LONDON—The world's largest tire makers will be under pressure from investors in 2019 to reverse a slide that has seen share prices decline by about 20-30 percent since the start of last year.
Goodyear suffered the biggest dip in its share price, down 36.6 percent on the NASDAQ in the 12 months to Jan. 7—though the rate of decline seems to have eased in the final two months of 2018.
This is not quite the case for Michelin's share price, which has continued to steadily lose ground since the company downgraded its full-year financial forecasts in August.
The French group has, therefore, a big particularly big task on its hands to arrest a fall of almost a third in its share price since early 2018.
Likewise, Pirelli and Nokian both posted year-on-year falls of around 28 percent in the value of their share prices, as of early January.
While Japanese majors Bridgestone and Sumitomo Rubber have fared better than their western rivals, their share prices still started 2019 about 21 percent lower than a year ago.

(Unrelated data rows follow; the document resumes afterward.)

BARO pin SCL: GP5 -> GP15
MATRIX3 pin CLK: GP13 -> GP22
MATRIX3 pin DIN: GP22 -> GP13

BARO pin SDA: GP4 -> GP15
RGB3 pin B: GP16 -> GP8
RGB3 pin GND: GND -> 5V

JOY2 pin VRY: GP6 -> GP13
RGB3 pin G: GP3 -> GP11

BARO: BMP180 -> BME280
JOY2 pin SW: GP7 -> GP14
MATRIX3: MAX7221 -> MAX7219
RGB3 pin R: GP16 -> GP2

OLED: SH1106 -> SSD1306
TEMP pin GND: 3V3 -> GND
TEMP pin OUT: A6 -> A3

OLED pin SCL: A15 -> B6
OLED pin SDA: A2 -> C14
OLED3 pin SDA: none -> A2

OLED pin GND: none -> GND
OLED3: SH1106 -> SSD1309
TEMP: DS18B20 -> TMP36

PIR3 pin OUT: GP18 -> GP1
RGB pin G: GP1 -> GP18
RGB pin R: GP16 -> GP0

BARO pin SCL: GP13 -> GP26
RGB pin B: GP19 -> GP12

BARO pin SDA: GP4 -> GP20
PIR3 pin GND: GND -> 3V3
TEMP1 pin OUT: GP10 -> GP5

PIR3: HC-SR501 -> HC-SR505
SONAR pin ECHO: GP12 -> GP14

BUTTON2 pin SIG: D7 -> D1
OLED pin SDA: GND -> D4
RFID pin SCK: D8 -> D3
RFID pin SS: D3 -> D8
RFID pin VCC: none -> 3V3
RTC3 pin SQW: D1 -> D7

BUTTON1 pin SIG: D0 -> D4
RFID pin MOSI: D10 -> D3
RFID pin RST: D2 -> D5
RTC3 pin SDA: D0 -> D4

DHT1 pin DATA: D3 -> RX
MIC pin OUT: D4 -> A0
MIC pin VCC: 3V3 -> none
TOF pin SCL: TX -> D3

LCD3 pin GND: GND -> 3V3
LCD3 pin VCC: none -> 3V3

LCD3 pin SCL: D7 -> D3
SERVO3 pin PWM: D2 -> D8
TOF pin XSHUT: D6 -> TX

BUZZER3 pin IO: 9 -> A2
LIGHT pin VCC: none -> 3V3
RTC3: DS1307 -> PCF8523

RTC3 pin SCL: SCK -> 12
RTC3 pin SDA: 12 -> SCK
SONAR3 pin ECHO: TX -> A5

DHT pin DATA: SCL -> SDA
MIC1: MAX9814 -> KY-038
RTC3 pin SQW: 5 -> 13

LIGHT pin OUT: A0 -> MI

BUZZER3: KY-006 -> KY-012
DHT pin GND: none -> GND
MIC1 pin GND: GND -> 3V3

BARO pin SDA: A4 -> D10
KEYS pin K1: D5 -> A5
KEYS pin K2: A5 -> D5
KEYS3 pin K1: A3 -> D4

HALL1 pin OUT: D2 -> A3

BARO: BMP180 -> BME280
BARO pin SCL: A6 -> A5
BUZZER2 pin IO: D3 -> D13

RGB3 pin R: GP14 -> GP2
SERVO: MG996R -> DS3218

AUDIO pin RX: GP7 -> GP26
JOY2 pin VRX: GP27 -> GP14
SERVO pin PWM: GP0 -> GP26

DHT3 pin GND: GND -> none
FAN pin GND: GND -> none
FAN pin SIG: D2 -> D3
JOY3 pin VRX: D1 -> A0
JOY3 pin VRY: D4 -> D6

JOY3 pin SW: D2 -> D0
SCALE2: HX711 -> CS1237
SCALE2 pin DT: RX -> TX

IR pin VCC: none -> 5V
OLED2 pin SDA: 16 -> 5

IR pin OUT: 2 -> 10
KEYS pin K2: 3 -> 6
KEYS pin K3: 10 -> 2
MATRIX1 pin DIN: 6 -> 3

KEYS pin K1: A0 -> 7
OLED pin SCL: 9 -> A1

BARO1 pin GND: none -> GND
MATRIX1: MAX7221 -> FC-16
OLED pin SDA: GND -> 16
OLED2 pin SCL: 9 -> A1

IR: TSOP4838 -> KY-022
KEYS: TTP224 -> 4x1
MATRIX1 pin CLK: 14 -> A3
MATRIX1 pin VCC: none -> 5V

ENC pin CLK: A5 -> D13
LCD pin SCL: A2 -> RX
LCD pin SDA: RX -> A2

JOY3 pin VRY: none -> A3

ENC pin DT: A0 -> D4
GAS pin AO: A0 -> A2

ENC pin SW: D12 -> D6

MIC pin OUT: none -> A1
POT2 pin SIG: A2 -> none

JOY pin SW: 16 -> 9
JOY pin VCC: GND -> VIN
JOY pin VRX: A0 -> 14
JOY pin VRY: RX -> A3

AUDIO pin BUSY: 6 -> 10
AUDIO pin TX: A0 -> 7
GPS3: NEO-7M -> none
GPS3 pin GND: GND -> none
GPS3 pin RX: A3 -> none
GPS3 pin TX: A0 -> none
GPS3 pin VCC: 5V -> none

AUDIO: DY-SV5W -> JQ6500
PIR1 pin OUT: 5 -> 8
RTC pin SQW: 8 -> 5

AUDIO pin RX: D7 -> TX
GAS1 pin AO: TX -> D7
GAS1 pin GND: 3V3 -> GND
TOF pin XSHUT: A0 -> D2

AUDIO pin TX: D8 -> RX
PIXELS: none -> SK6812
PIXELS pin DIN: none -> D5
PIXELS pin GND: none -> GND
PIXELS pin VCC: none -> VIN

As well as uncertainty in world financial markets, the declines seem to reflect global economic slowdown, particularly in China; increasing competition from lower-cost tire manufacturers; and recent rises in crude-oil related costs.
These factors have clouded out the potential contribution to earnings of investments in new technology, increasing regulatory requirements and solid long-term global tire-market fundamentals.